Niikura Hitoshi, Okamura Chikako, Utsunomiya Hiroki, Yoshinaga Kosuke, Akahira Junichi, Ito Kiyoshi, Yaegashi Nobuo
Department of Obstetrics and Gynecology, Tohoku University School of Medicine 1-1, Seiryo-machi, Sendai 980-8574, Japan.
Gynecol Oncol. 2004 Feb;92(2):669-74. doi: 10.1016/j.ygyno.2003.10.039.
The purpose of this study was to examine the feasibility of sentinel lymph node (SLN) detection in patients with endometrial cancer using preoperative lymphoscintigraphy and an intraoperative gamma probe.
Between June 2001 and January 2003, 28 consecutive patients with endometrial cancer who were scheduled for total abdominal hysterectomy, bilateral salpingo-oophorectomy, total pelvic lymphadenectomy, and paraaortic lymphadenectomy at Tohoku University School of Medicine underwent sentinel lymph node detection. On the day before surgery, preoperative lymphoscintigraphy was performed by injection of 99m-Technetium ((99m)Tc)-labeled phytate into the endometrium during hysteroscopy. At the time of surgery, a gamma-detecting probe was used to locate radioactive lymph nodes.
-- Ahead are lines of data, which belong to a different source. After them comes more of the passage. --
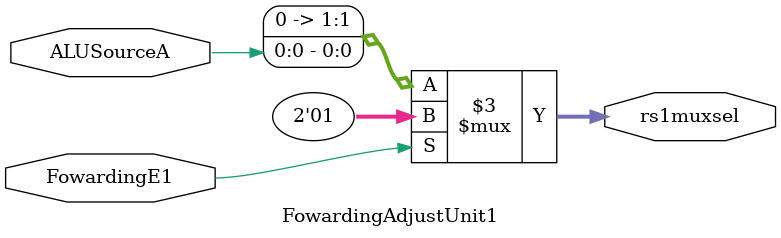
<source format=v>
module FowardingAdjustUnit1(
    ALUSourceA,
    FowardingE1,
    rs1muxsel
);

input ALUSourceA;
input FowardingE1;
output reg [1:0] rs1muxsel;

always @* begin
    if(FowardingE1) begin
        rs1muxsel <= 2'b01;
    end
    else begin
        rs1muxsel <= {0,ALUSourceA};
    end
end

endmodule

</source>
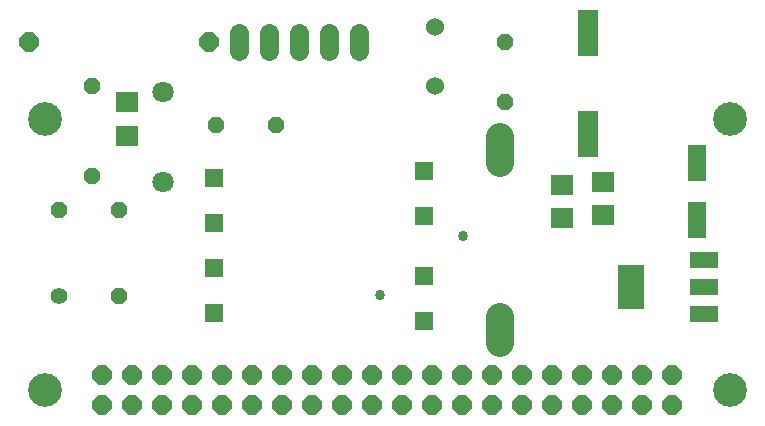
<source format=gbr>
G04 EAGLE Gerber RS-274X export*
G75*
%MOMM*%
%FSLAX34Y34*%
%LPD*%
%INSoldermask Top*%
%IPPOS*%
%AMOC8*
5,1,8,0,0,1.08239X$1,22.5*%
G01*
%ADD10C,2.851600*%
%ADD11P,1.539592X8X22.500000*%
%ADD12C,1.422400*%
%ADD13C,1.801600*%
%ADD14R,1.904600X1.701600*%
%ADD15P,1.539592X8X292.500000*%
%ADD16C,1.609600*%
%ADD17P,1.759533X8X202.500000*%
%ADD18P,1.539592X8X112.500000*%
%ADD19C,2.349500*%
%ADD20R,1.701600X4.001600*%
%ADD21R,1.501600X3.101600*%
%ADD22C,1.524000*%
%ADD23R,1.609600X1.609600*%
%ADD24R,2.336600X1.320600*%
%ADD25R,2.301600X3.701600*%
%ADD26C,0.858000*%


D10*
X615000Y35000D03*
X35000Y35000D03*
X615000Y265000D03*
X35000Y265000D03*
D11*
X97900Y115000D03*
D12*
X47100Y115000D03*
D13*
X135000Y288100D03*
X135000Y211900D03*
D14*
X105000Y250780D03*
X105000Y279220D03*
D15*
X75000Y293100D03*
X75000Y216900D03*
D11*
X47100Y187500D03*
X97900Y187500D03*
D16*
X300800Y322460D02*
X300800Y337540D01*
X275400Y337540D02*
X275400Y322460D01*
X250000Y322460D02*
X250000Y337540D01*
X224600Y337540D02*
X224600Y322460D01*
X199200Y322460D02*
X199200Y337540D01*
D17*
X173700Y330000D03*
X21300Y330000D03*
D11*
X179600Y260000D03*
X230400Y260000D03*
D18*
X425000Y279600D03*
X425000Y330400D03*
D19*
X420000Y97540D02*
X420000Y75061D01*
X420000Y227461D02*
X420000Y249940D01*
D20*
X495000Y337500D03*
X495000Y252500D03*
D21*
X587000Y227500D03*
X587000Y179500D03*
D22*
X365000Y342500D03*
X365000Y292500D03*
D23*
X178000Y214800D03*
X178000Y176700D03*
X178000Y138600D03*
X178000Y100500D03*
X355800Y94150D03*
X355800Y132250D03*
X355800Y183050D03*
X355800Y221150D03*
D17*
X566300Y47700D03*
X566300Y22300D03*
X540900Y47700D03*
X540900Y22300D03*
X515500Y47700D03*
X515500Y22300D03*
X490100Y47700D03*
X490100Y22300D03*
X464700Y47700D03*
X464700Y22300D03*
X439300Y47700D03*
X439300Y22300D03*
X413900Y47700D03*
X413900Y22300D03*
X388500Y47700D03*
X388500Y22300D03*
X363100Y47700D03*
X363100Y22300D03*
X337700Y47700D03*
X337700Y22300D03*
X312300Y47700D03*
X312300Y22300D03*
X286900Y47700D03*
X286900Y22300D03*
X261500Y47700D03*
X261500Y22300D03*
X236100Y47700D03*
X236100Y22300D03*
X210700Y47700D03*
X210700Y22300D03*
X185300Y47700D03*
X185300Y22300D03*
X159900Y47700D03*
X159900Y22300D03*
X134500Y47700D03*
X134500Y22300D03*
X109100Y47700D03*
X109100Y22300D03*
X83700Y47700D03*
X83700Y22300D03*
D14*
X507500Y211720D03*
X507500Y183280D03*
X472500Y180780D03*
X472500Y209220D03*
D24*
X593490Y99390D03*
X593490Y122500D03*
X593490Y145610D03*
D25*
X531510Y122500D03*
D26*
X389128Y165608D03*
X319024Y115824D03*
M02*

</source>
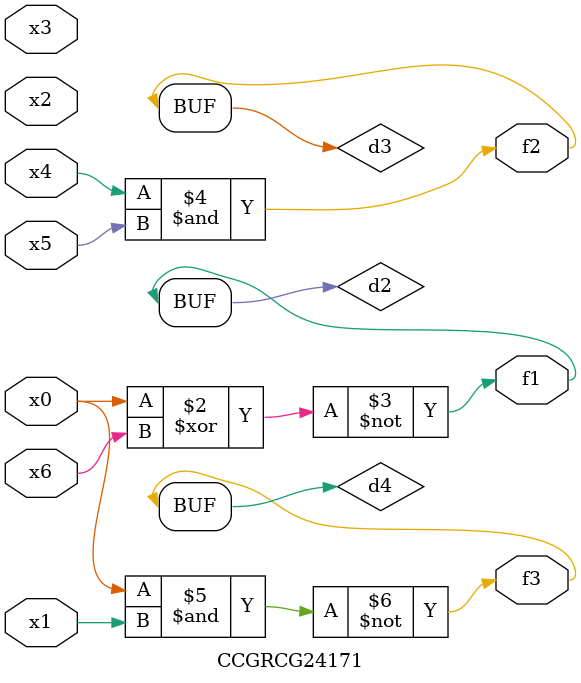
<source format=v>
module CCGRCG24171(
	input x0, x1, x2, x3, x4, x5, x6,
	output f1, f2, f3
);

	wire d1, d2, d3, d4;

	nor (d1, x0);
	xnor (d2, x0, x6);
	and (d3, x4, x5);
	nand (d4, x0, x1);
	assign f1 = d2;
	assign f2 = d3;
	assign f3 = d4;
endmodule

</source>
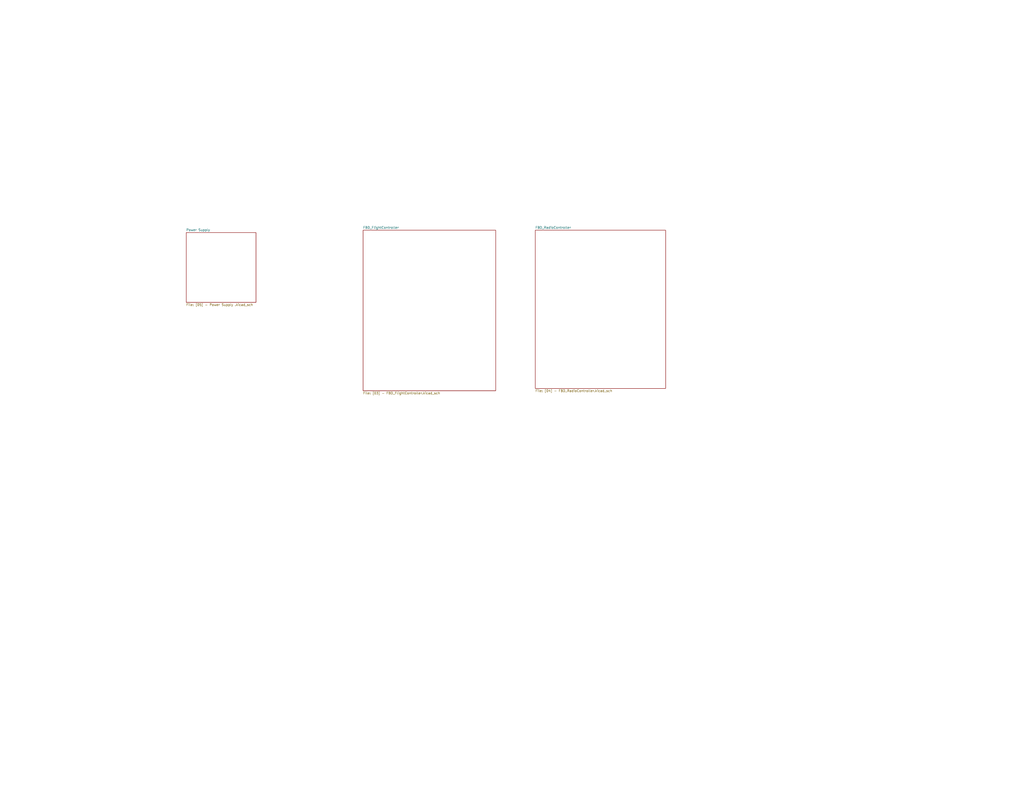
<source format=kicad_sch>
(kicad_sch
	(version 20231120)
	(generator "eeschema")
	(generator_version "8.0")
	(uuid "7b76c15c-a122-4b02-a22e-cad366359bbb")
	(paper "C")
	(title_block
		(comment 2 "DRAFT")
	)
	(lib_symbols)
	(sheet
		(at 101.6 127)
		(size 38.1 38.1)
		(fields_autoplaced yes)
		(stroke
			(width 0.1524)
			(type solid)
		)
		(fill
			(color 0 0 0 0.0000)
		)
		(uuid "0ce565c6-f8fe-4174-9716-15fae563dcc2")
		(property "Sheetname" "Power Supply"
			(at 101.6 126.2884 0)
			(effects
				(font
					(size 1.27 1.27)
				)
				(justify left bottom)
			)
		)
		(property "Sheetfile" "[05] - Power Supply .kicad_sch"
			(at 101.6 165.6846 0)
			(effects
				(font
					(size 1.27 1.27)
				)
				(justify left top)
			)
		)
		(instances
			(project "_Sub_HW_Qcopter"
				(path "/b8703f06-b3da-4de2-b217-f104939b36e8/6184e84e-040e-4878-8152-76cf0b949e21"
					(page "22")
				)
			)
		)
	)
	(sheet
		(at 292.1 125.73)
		(size 71.12 86.36)
		(fields_autoplaced yes)
		(stroke
			(width 0.1524)
			(type solid)
		)
		(fill
			(color 0 0 0 0.0000)
		)
		(uuid "52ef12aa-708a-4c3e-bdcf-f4b54bf97795")
		(property "Sheetname" "FBD_RadioController"
			(at 292.1 125.0184 0)
			(effects
				(font
					(size 1.27 1.27)
				)
				(justify left bottom)
			)
		)
		(property "Sheetfile" "[04] - FBD_RadioController.kicad_sch"
			(at 292.1 212.6746 0)
			(effects
				(font
					(size 1.27 1.27)
				)
				(justify left top)
			)
		)
		(instances
			(project "_Sub_HW_Qcopter"
				(path "/b8703f06-b3da-4de2-b217-f104939b36e8/6184e84e-040e-4878-8152-76cf0b949e21"
					(page "4")
				)
			)
		)
	)
	(sheet
		(at 198.12 125.73)
		(size 72.39 87.63)
		(fields_autoplaced yes)
		(stroke
			(width 0.1524)
			(type solid)
		)
		(fill
			(color 0 0 0 0.0000)
		)
		(uuid "e826979f-4a88-401c-bba5-a1c30231907a")
		(property "Sheetname" "FBD_FlightController"
			(at 198.12 125.0184 0)
			(effects
				(font
					(size 1.27 1.27)
				)
				(justify left bottom)
			)
		)
		(property "Sheetfile" "[03] - FBD_FlightController.kicad_sch"
			(at 198.12 213.9446 0)
			(effects
				(font
					(size 1.27 1.27)
				)
				(justify left top)
			)
		)
		(instances
			(project "_Sub_HW_Qcopter"
				(path "/b8703f06-b3da-4de2-b217-f104939b36e8/6184e84e-040e-4878-8152-76cf0b949e21"
					(page "3")
				)
			)
		)
	)
)
</source>
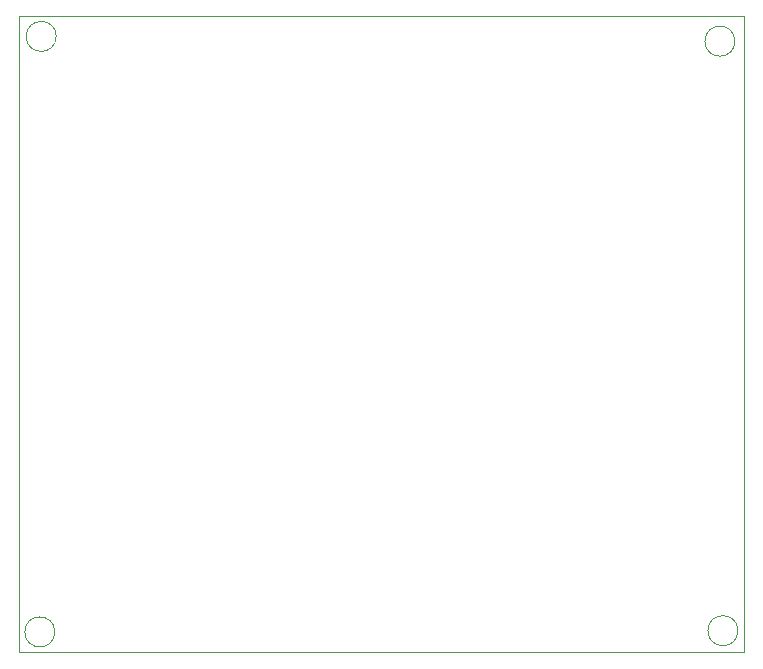
<source format=gbr>
%TF.GenerationSoftware,KiCad,Pcbnew,7.0.2-0*%
%TF.CreationDate,2023-05-07T21:32:26-07:00*%
%TF.ProjectId,VR-better,56522d62-6574-4746-9572-2e6b69636164,rev?*%
%TF.SameCoordinates,Original*%
%TF.FileFunction,Profile,NP*%
%FSLAX46Y46*%
G04 Gerber Fmt 4.6, Leading zero omitted, Abs format (unit mm)*
G04 Created by KiCad (PCBNEW 7.0.2-0) date 2023-05-07 21:32:26*
%MOMM*%
%LPD*%
G01*
G04 APERTURE LIST*
%TA.AperFunction,Profile*%
%ADD10C,0.100000*%
%TD*%
G04 APERTURE END LIST*
D10*
X54270685Y-100000000D02*
G75*
G03*
X54270685Y-100000000I-1270685J0D01*
G01*
X54153485Y-150418800D02*
G75*
G03*
X54153485Y-150418800I-1270685J0D01*
G01*
X111735285Y-100406200D02*
G75*
G03*
X111735285Y-100406200I-1270685J0D01*
G01*
X111989285Y-150317200D02*
G75*
G03*
X111989285Y-150317200I-1270685J0D01*
G01*
X51100000Y-98280000D02*
X112520000Y-98280000D01*
X112520000Y-152160000D01*
X51100000Y-152160000D01*
X51100000Y-98280000D01*
M02*

</source>
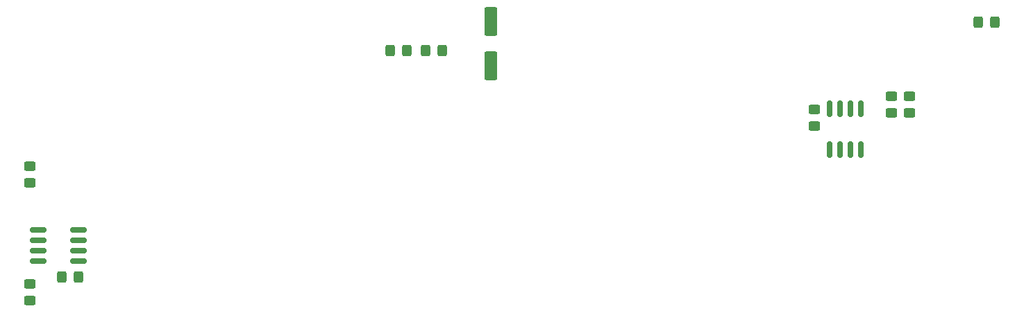
<source format=gbr>
%TF.GenerationSoftware,KiCad,Pcbnew,(6.0.7)*%
%TF.CreationDate,2022-08-24T09:29:56-04:00*%
%TF.ProjectId,BBB_16_Flex,4242425f-3136-45f4-966c-65782e6b6963,v2*%
%TF.SameCoordinates,Original*%
%TF.FileFunction,Paste,Top*%
%TF.FilePolarity,Positive*%
%FSLAX46Y46*%
G04 Gerber Fmt 4.6, Leading zero omitted, Abs format (unit mm)*
G04 Created by KiCad (PCBNEW (6.0.7)) date 2022-08-24 09:29:56*
%MOMM*%
%LPD*%
G01*
G04 APERTURE LIST*
G04 Aperture macros list*
%AMRoundRect*
0 Rectangle with rounded corners*
0 $1 Rounding radius*
0 $2 $3 $4 $5 $6 $7 $8 $9 X,Y pos of 4 corners*
0 Add a 4 corners polygon primitive as box body*
4,1,4,$2,$3,$4,$5,$6,$7,$8,$9,$2,$3,0*
0 Add four circle primitives for the rounded corners*
1,1,$1+$1,$2,$3*
1,1,$1+$1,$4,$5*
1,1,$1+$1,$6,$7*
1,1,$1+$1,$8,$9*
0 Add four rect primitives between the rounded corners*
20,1,$1+$1,$2,$3,$4,$5,0*
20,1,$1+$1,$4,$5,$6,$7,0*
20,1,$1+$1,$6,$7,$8,$9,0*
20,1,$1+$1,$8,$9,$2,$3,0*%
G04 Aperture macros list end*
%ADD10RoundRect,0.250000X-0.550000X1.500000X-0.550000X-1.500000X0.550000X-1.500000X0.550000X1.500000X0*%
%ADD11RoundRect,0.249999X-0.325001X-0.450001X0.325001X-0.450001X0.325001X0.450001X-0.325001X0.450001X0*%
%ADD12RoundRect,0.249999X-0.450001X0.325001X-0.450001X-0.325001X0.450001X-0.325001X0.450001X0.325001X0*%
%ADD13RoundRect,0.249999X0.450001X-0.325001X0.450001X0.325001X-0.450001X0.325001X-0.450001X-0.325001X0*%
%ADD14RoundRect,0.150000X0.150000X-0.825000X0.150000X0.825000X-0.150000X0.825000X-0.150000X-0.825000X0*%
%ADD15RoundRect,0.150000X0.825000X0.150000X-0.825000X0.150000X-0.825000X-0.150000X0.825000X-0.150000X0*%
%ADD16RoundRect,0.249999X0.325001X0.450001X-0.325001X0.450001X-0.325001X-0.450001X0.325001X-0.450001X0*%
G04 APERTURE END LIST*
D10*
%TO.C,C1*%
X154164000Y-73300000D03*
X154164000Y-78700000D03*
%TD*%
D11*
%TO.C,D1*%
X146201600Y-76820000D03*
X148251600Y-76820000D03*
%TD*%
D12*
%TO.C,R4*%
X203070000Y-82420900D03*
X203070000Y-84470900D03*
%TD*%
D13*
%TO.C,C3*%
X193646600Y-86083800D03*
X193646600Y-84033800D03*
%TD*%
D14*
%TO.C,U3*%
X195551600Y-88956200D03*
X196821600Y-88956200D03*
X198091600Y-88956200D03*
X199361600Y-88956200D03*
X199361600Y-84006200D03*
X198091600Y-84006200D03*
X196821600Y-84006200D03*
X195551600Y-84006200D03*
%TD*%
D11*
%TO.C,R1*%
X141883600Y-76820000D03*
X143933600Y-76820000D03*
%TD*%
D13*
%TO.C,R3*%
X98015000Y-93033200D03*
X98015000Y-90983200D03*
%TD*%
D11*
%TO.C,C4*%
X213605000Y-73406000D03*
X215655000Y-73406000D03*
%TD*%
D15*
%TO.C,U2*%
X103944400Y-102625400D03*
X103944400Y-101355400D03*
X103944400Y-100085400D03*
X103944400Y-98815400D03*
X98994400Y-98815400D03*
X98994400Y-100085400D03*
X98994400Y-101355400D03*
X98994400Y-102625400D03*
%TD*%
D16*
%TO.C,C5*%
X103916800Y-104581200D03*
X101866800Y-104581200D03*
%TD*%
D13*
%TO.C,R2*%
X98015000Y-107460400D03*
X98015000Y-105410400D03*
%TD*%
D12*
%TO.C,R5*%
X205267100Y-82420900D03*
X205267100Y-84470900D03*
%TD*%
M02*

</source>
At least one sentinel node was detected in each of 23 of the 28 patients (82%). The mean number of sentinel nodes detected was 3.1 (range, 1-9). Sentinel nodes could be identified in 21 of 22 patients (95%) whose tumor did not invade more than halfway into the myometrium. Eighteen patients had radioactive nodes in the paraaortic area. Most patients had a sentinel node in one of the following three sites: paraaortic, external iliac, and obturator. The sensitivity and specificity for detecting lymph node metastases were both 100%.
The combination of preoperative lymphoscintigraphy with intraoperative gamma probe detection may be useful in identifying sentinel nodes in early-stage endometrial cancer.
本研究旨在探讨术前淋巴闪烁显像和术中γ探测器用于检测子宫内膜癌患者前哨淋巴结(SLN)的可行性。
2001年6月至2003年1月期间,28例计划在东北大学医学院接受全腹子宫切除术、双侧输卵管卵巢切除术、全盆腔淋巴结清扫术和腹主动脉旁淋巴结清扫术的子宫内膜癌患者接受了前哨淋巴结检测。手术前一天,在宫腔镜检查时将99m锝(99mTc)标记的植酸盐注入子宫内膜进行术前淋巴闪烁显像。手术时,使用γ探测仪定位放射性淋巴结。
28例患者中有23例(82%)均检测到至少一个前哨淋巴结。检测到的前哨淋巴结平均数量为3.1个(范围1 - 9个)。肿瘤浸润肌层未超过一半的22例患者中有21例(95%)可识别出前哨淋巴结。18例患者在腹主动脉旁区域有放射性淋巴结。大多数患者的前哨淋巴结位于以下三个部位之一:腹主动脉旁、髂外和闭孔。检测淋巴结转移的敏感性和特异性均为100%。
术前淋巴闪烁显像与术中γ探测器检测相结合,可能有助于识别早期子宫内膜癌的前哨淋巴结。